- **読解用抜粋**:
イ.また、願書に最初に添付した図面(以下「当初図面」という。)の図1、2、8には、クロスフローファン4の下端と熱交換器3の前面下側31の下端Fとが、ほぼ同じ高さである態様が図示されるものの、一見してその高さに上下関係があると認めることはできない。つまり、クロスフローファン4の下端が熱交換器3の前面下側31の下端Fより低いことが明確に示されているとはいえない。

ウ.一方、図1に背面22が示され、これを垂直線として、定規を当てることでわずかな高さの上下関係を確認できる。
また、図8については天面側壁面28aについての水平面を示す一点鎖線が示されており、定規を当てることでわずかな高さの上下関係を確認できる。

エ.しかしながら、これらの図面は明細書とともに発明を説明するために添付されたものであって、設計図面のようなものではないから、当初明細書には何らの記載もない事項について、定規を当てることで確認できる程度のわずかな上下関係が確認できるとしても、当初明細書等に上記事項1が記載されていたとまではいえない。

オ.したがって、「前記クロスフローファンの下端は、前記第1の熱交換器の前記前面下側部分の下端よりも下側に位置し」ているとの事項1は、当初明細書等に記載されていたとはいえず、また、当業者にとって自明の事項ともいえない。
そして、上記事項1を記載することは、当初明細書等のすべてを総合することにより導かれる技術的事項との関係において、新たな技術的事項を導入するものであるから、請求項1に事項1を記載する補正は、当初明細書等に記載した範囲内においてするものとはいえない。

(2)事項2について
ア.上記事項2は、当初明細書に、何ら記載されていない。

イ.また、当初図面の図1、2、8には、クロスフローファン4の下端とディフューザ部28の天面側壁面28aの延長線とスタビライザ部26の延長線との交点とが、ほぼ同じ高さである態様が図示されるものの、一見してその高さに上下関係があると認めることはできない。つまり、クロスフローファン4の下端がディフューザ部28の天面側壁面28aの延長線とスタビライザ部26の延長線との交点より低いことが明確に示されているとはいえない。

- **課題の指示**:
1: この抜粋では、図8で天面側壁面28aの水平面を示す線は何か。
2: この抜粋から、「ウ.一方、図1に背面22が示」を含む語句で始め、「おいてするものとはいえない。」の後で終わる部分をそのまま引用すること。

収集したデータ

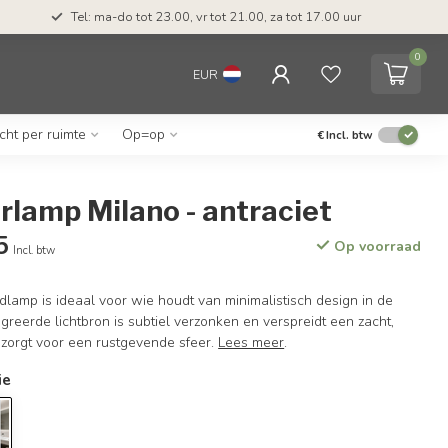
Tel: ma-do tot 23.00, vr tot 21.00, za tot 17.00 uur
0
EUR
icht per ruimte
Op=op
€
Incl. btw
lamp Milano - antraciet
5
Op voorraad
Incl. btw
amp is ideaal voor wie houdt van minimalistisch design in de
reerde lichtbron is subtiel verzonken en verspreidt een zacht,
 zorgt voor een rustgevende sfeer.
Lees meer
.
ie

- **課題の解答**:
1: 一点鎖線。

2:
ウ.一方、図1に背面22が示され、これを垂直線として、定規を当てることでわずかな高さの上下関係を確認できる。
また、図8については天面側壁面28aについての水平面を示す一点鎖線が示されており、定規を当てることでわずかな高さの上下関係を確認できる。

エ.しかしながら、これらの図面は明細書とともに発明を説明するために添付されたものであって、設計図面のようなものではないから、当初明細書には何らの記載もない事項について、定規を当てることで確認できる程度のわずかな上下関係が確認できるとしても、当初明細書等に上記事項1が記載されていたとまではいえない。

オ.したがって、「前記クロスフローファンの下端は、前記第1の熱交換器の前記前面下側部分の下端よりも下側に位置し」ているとの事項1は、当初明細書等に記載されていたとはいえず、また、当業者にとって自明の事項ともいえない。
そして、上記事項1を記載することは、当初明細書等のすべてを総合することにより導かれる技術的事項との関係において、新たな技術的事項を導入するものであるから、請求項1に事項1を記載する補正は、当初明細書等に記載した範囲内においてするものとはいえない。